Para explicar a quase verticalidade das camadas e da disposição, aparentemente insólita, das pegadas, desenhei um trilho numa folha de papel que, depois, arqueei e, ao mostrar-lhes a folha assim deformada, numa espécie de telha, a incredulidade desvaneceu-se.
“Galopinho” é uma das três mascotes criadas em 1998, pelo então Parque Natural de Sintra-Cascais, destinadas aos públicos infantil e juvenil, As outras duas, “Corbi” e “Manas Américas” representam, respectivamente, o corvo-marinho-de-crista (Phalacrocorax aristoteles), ave que habita o litoral do Parque, e o cravo-romano (Armeria pseudarmeria), planta ali endémica. As três mascotes simbolizam, pela mesma ordem, as componentes geológica, faunística e florística do Parque. “Galopinho” evoca a Jazida com pegadas de dinossáurios situada na arriba a sul da Praia Grande do Rodízio (Colares).
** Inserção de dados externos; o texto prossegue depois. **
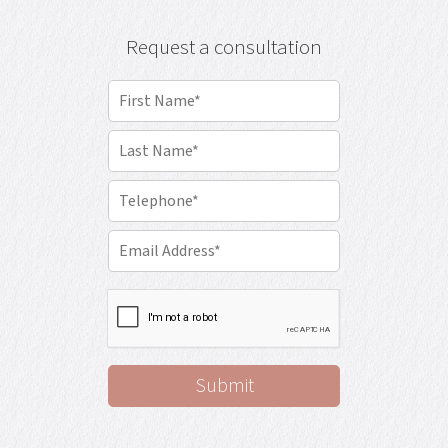
Request a consultation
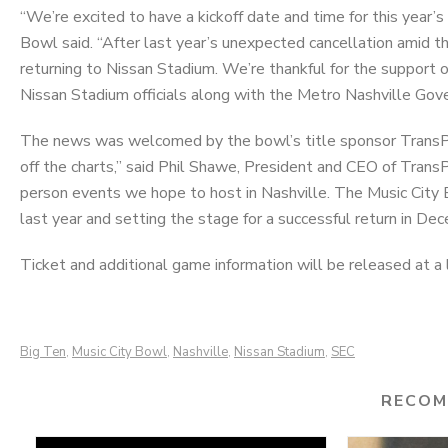
“We’re excited to have a kickoff date and time for this year
Bowl said. “After last year’s unexpected cancellation amid t
returning to Nissan Stadium. We’re thankful for the support
Nissan Stadium officials along with the Metro Nashville Gov
The news was welcomed by the bowl’s title sponsor TransPe
off the charts,” said Phil Shawe, President and CEO of TransPe
person events we hope to host in Nashville. The Music City B
last year and setting the stage for a successful return in De
Ticket and additional game information will be released at a l
Big Ten
Music City Bowl
Nashville
Nissan Stadium
SEC
,
,
,
,
RECOM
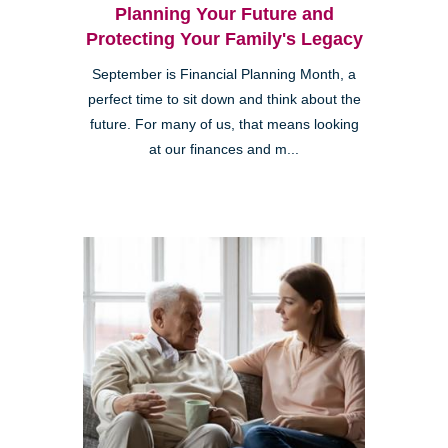
Planning Your Future and
Protecting Your Family's Legacy
September is Financial Planning Month, a
perfect time to sit down and think about the
future. For many of us, that means looking
at our finances and m...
O seu criador, o desenhador Rui Cardoso, deu-lhe o ar de um fantasminha de um dinossáurio juvenil, risonho e doce, ao gosto das crianças. Esta homenagem simpática e carinhosa que os responsáveis do Parque entenderam prestar-me, foi-me apresentada no Pavilhão da União Internacional da Conservação da Natureza, durante a Exposição Mundial de Lisboa, de 1998.
Amplamente divulgado em t-shirts, bonés, capas de cadernos escolares e outras merchandises dirigidas, sobretudo, aos mais jovens, o “Galopinho”, representa para mim, mais do que o reconhecimento pelas lutas que, em vão, tenho travado nesta região, pela salvaguarda e valorização do património geológico, premeia o intenso relacionamento que mantive com o público juvenil que, carinhosamente, me distinguia como o “avô dos dinossáurios”. Trata-se de um prémio que, evidentemente, muito me apraz, mas que não consola a mágoa e a frustração que me invadem face ao desinteresse dos sucessivos responsáveis do Parque, da estrutura oficial que lhe sucedeu e da Autarquia pela jazida que inspirou a simpática figurinha.
(Adaptado do meu livro “FORA DE PORTAS – Memórias e Reflexões”, Âncora Editora, 2008)
Galopim de Carvalho
Classificado em: Agenda Científica, Divulgação
Um texto envolvente e brilhante! Este artigo apela também à persistência e à perseverança. Não vale desistir e deixar para trás os nossos sonhos. Que o Chão de Areia seja mais um contributo para a defesa do nossa maior riqueza – O Parque Natural Sintra-Cascais. Veja bem-vindo Professor Galopim de Carvalho e muito obrigado pela generosidade.